[Task to complete] Copy exactly the lines of the data below, beginning with the line with "Wesensart der Spontanität" and ending with the line with "Without Repeating Characters_python3.py)". Pictures are to be omitted.

▬▬▬▬▬▬▬▬▬▬

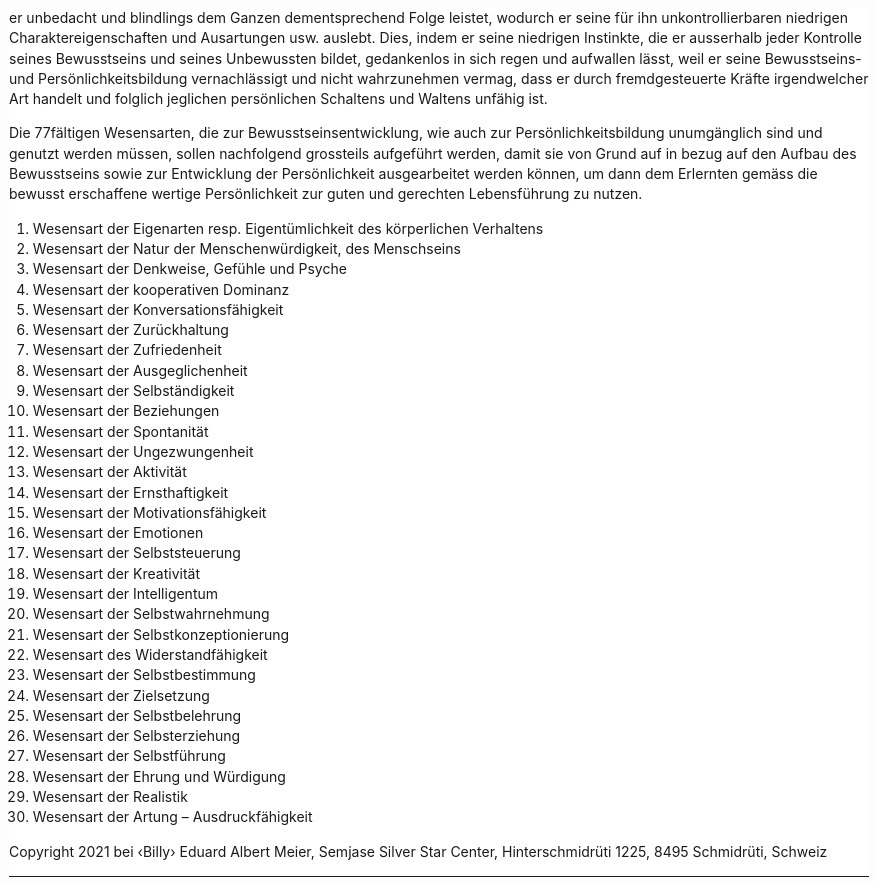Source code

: er unbedacht und blindlings dem Ganzen dementsprechend Folge leistet, wodurch er seine für ihn unkontrollierbaren niedrigen Charaktereigenschaften und Ausartungen usw. auslebt. Dies, indem er seine niedrigen Instinkte, die er ausserhalb
jeder Kontrolle seines Bewusstseins und seines Unbewussten bildet, gedankenlos in sich regen und aufwallen lässt, weil er
seine Bewusstseins- und Persönlichkeitsbildung vernachlässigt und nicht wahrzunehmen vermag, dass er durch fremdgesteuerte Kräfte irgendwelcher Art handelt und folglich jeglichen persönlichen Schaltens und Waltens unfähig ist.

Die 77fältigen Wesensarten, die zur Bewusstseinsentwicklung, wie auch zur Persönlichkeitsbildung unumgänglich sind und
genutzt werden müssen, sollen nachfolgend grossteils aufgeführt werden, damit sie von Grund auf in bezug auf den Aufbau
des Bewusstseins sowie zur Entwicklung der Persönlichkeit ausgearbeitet werden können, um dann dem Erlernten gemäss
die bewusst erschaffene wertige Persönlichkeit zur guten und gerechten Lebensführung zu nutzen.

1.  Wesensart der Eigenarten resp. Eigentümlichkeit des körperlichen Verhaltens
2.  Wesensart der Natur der Menschenwürdigkeit, des Menschseins
3.  Wesensart der Denkweise, Gefühle und Psyche
4.  Wesensart der kooperativen Dominanz
5.  Wesensart der Konversationsfähigkeit
6.  Wesensart der Zurückhaltung
7.  Wesensart der Zufriedenheit
8.  Wesensart der Ausgeglichenheit
9.  Wesensart der Selbständigkeit
10.  Wesensart der Beziehungen
11.  Wesensart der Spontanität
12.  Wesensart der Ungezwungenheit
13.  Wesensart der Aktivität
14.  Wesensart der Ernsthaftigkeit
15.  Wesensart der Motivationsfähigkeit
16.  Wesensart der Emotionen
17.  Wesensart der Selbststeuerung
18.  Wesensart der Kreativität
19.  Wesensart der Intelligentum
20.  Wesensart der Selbstwahrnehmung
21.  Wesensart der Selbstkonzeptionierung
22.  Wesensart des Widerstandfähigkeit
23.  Wesensart der Selbstbestimmung
24.  Wesensart der Zielsetzung
25.  Wesensart der Selbstbelehrung
26.  Wesensart der Selbsterziehung
27.  Wesensart der Selbstführung
28.  Wesensart der Ehrung und Würdigung
29.  Wesensart der Realistik
30.  Wesensart der Artung – Ausdruckfähigkeit

Copyright 2021 bei ‹Billy› Eduard Albert Meier, Semjase Silver Star Center, Hinterschmidrüti 1225, 8495 Schmidrüti, Schweiz


-----
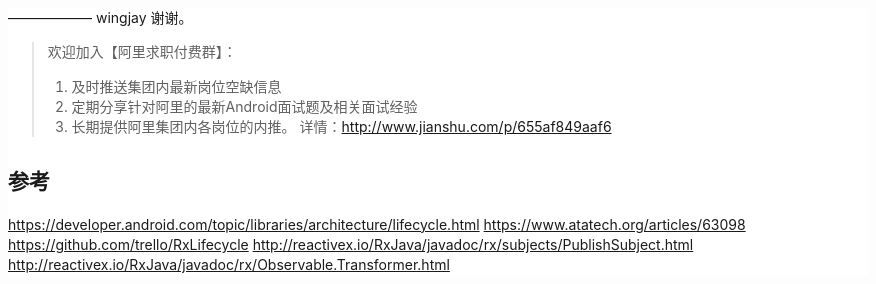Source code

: 
——————
wingjay
谢谢。


> 欢迎加入【阿里求职付费群】：
> 1. 及时推送集团内最新岗位空缺信息
> 2. 定期分享针对阿里的最新Android面试题及相关面试经验
> 3. 长期提供阿里集团内各岗位的内推。
> 详情：http://www.jianshu.com/p/655af849aaf6


## 参考
https://developer.android.com/topic/libraries/architecture/lifecycle.html
https://www.atatech.org/articles/63098
https://github.com/trello/RxLifecycle
http://reactivex.io/RxJava/javadoc/rx/subjects/PublishSubject.html
http://reactivex.io/RxJava/javadoc/rx/Observable.Transformer.html
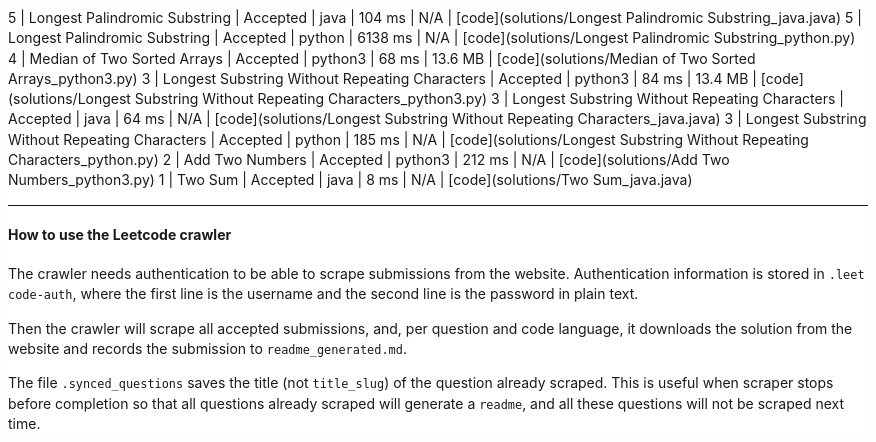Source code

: 5 | Longest Palindromic Substring | Accepted | java | 104 ms | N/A | [code](solutions/Longest Palindromic Substring_java.java)
5 | Longest Palindromic Substring | Accepted | python | 6138 ms | N/A | [code](solutions/Longest Palindromic Substring_python.py)
4 | Median of Two Sorted Arrays | Accepted | python3 | 68 ms | 13.6 MB | [code](solutions/Median of Two Sorted Arrays_python3.py)
3 | Longest Substring Without Repeating Characters | Accepted | python3 | 84 ms | 13.4 MB | [code](solutions/Longest Substring Without Repeating Characters_python3.py)
3 | Longest Substring Without Repeating Characters | Accepted | java | 64 ms | N/A | [code](solutions/Longest Substring Without Repeating Characters_java.java)
3 | Longest Substring Without Repeating Characters | Accepted | python | 185 ms | N/A | [code](solutions/Longest Substring Without Repeating Characters_python.py)
2 | Add Two Numbers | Accepted | python3 | 212 ms | N/A | [code](solutions/Add Two Numbers_python3.py)
1 | Two Sum | Accepted | java | 8 ms | N/A | [code](solutions/Two Sum_java.java)

---
#### How to use the Leetcode crawler

The crawler needs authentication to be able to scrape submissions from the website.
Authentication information is stored in `.leetcode-auth`, where the first line is the
username and the second line is the password in plain text.

Then the crawler will scrape all accepted submissions, and, per question and code language, 
it downloads the solution from the website and records the submission to `readme_generated.md`.

The file `.synced_questions` saves the title (not `title_slug`) of the question already scraped.
This is useful when scraper stops before completion so that all questions already scraped will generate 
a `readme`, and all these questions will not be scraped next time.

▬▬▬▬▬▬▬▬▬▬

[Response to the task]
11.  Wesensart der Spontanität
12.  Wesensart der Ungezwungenheit
13.  Wesensart der Aktivität
14.  Wesensart der Ernsthaftigkeit
15.  Wesensart der Motivationsfähigkeit
16.  Wesensart der Emotionen
17.  Wesensart der Selbststeuerung
18.  Wesensart der Kreativität
19.  Wesensart der Intelligentum
20.  Wesensart der Selbstwahrnehmung
21.  Wesensart der Selbstkonzeptionierung
22.  Wesensart des Widerstandfähigkeit
23.  Wesensart der Selbstbestimmung
24.  Wesensart der Zielsetzung
25.  Wesensart der Selbstbelehrung
26.  Wesensart der Selbsterziehung
27.  Wesensart der Selbstführung
28.  Wesensart der Ehrung und Würdigung
29.  Wesensart der Realistik
30.  Wesensart der Artung – Ausdruckfähigkeit

Copyright 2021 bei ‹Billy› Eduard Albert Meier, Semjase Silver Star Center, Hinterschmidrüti 1225, 8495 Schmidrüti, Schweiz


-----
Source code

: 
——————
wingjay
谢谢。


> 欢迎加入【阿里求职付费群】：
> 1. 及时推送集团内最新岗位空缺信息
> 2. 定期分享针对阿里的最新Android面试题及相关面试经验
> 3. 长期提供阿里集团内各岗位的内推。
> 详情：http://www.jianshu.com/p/655af849aaf6


## 参考
https://developer.android.com/topic/libraries/architecture/lifecycle.html
https://www.atatech.org/articles/63098
https://github.com/trello/RxLifecycle
http://reactivex.io/RxJava/javadoc/rx/subjects/PublishSubject.html
http://reactivex.io/RxJava/javadoc/rx/Observable.Transformer.html
Source code

: 5 | Longest Palindromic Substring | Accepted | java | 104 ms | N/A | [code](solutions/Longest Palindromic Substring_java.java)
5 | Longest Palindromic Substring | Accepted | python | 6138 ms | N/A | [code](solutions/Longest Palindromic Substring_python.py)
4 | Median of Two Sorted Arrays | Accepted | python3 | 68 ms | 13.6 MB | [code](solutions/Median of Two Sorted Arrays_python3.py)
3 | Longest Substring Without Repeating Characters | Accepted | python3 | 84 ms | 13.4 MB | [code](solutions/Longest Substring Without Repeating Characters_python3.py)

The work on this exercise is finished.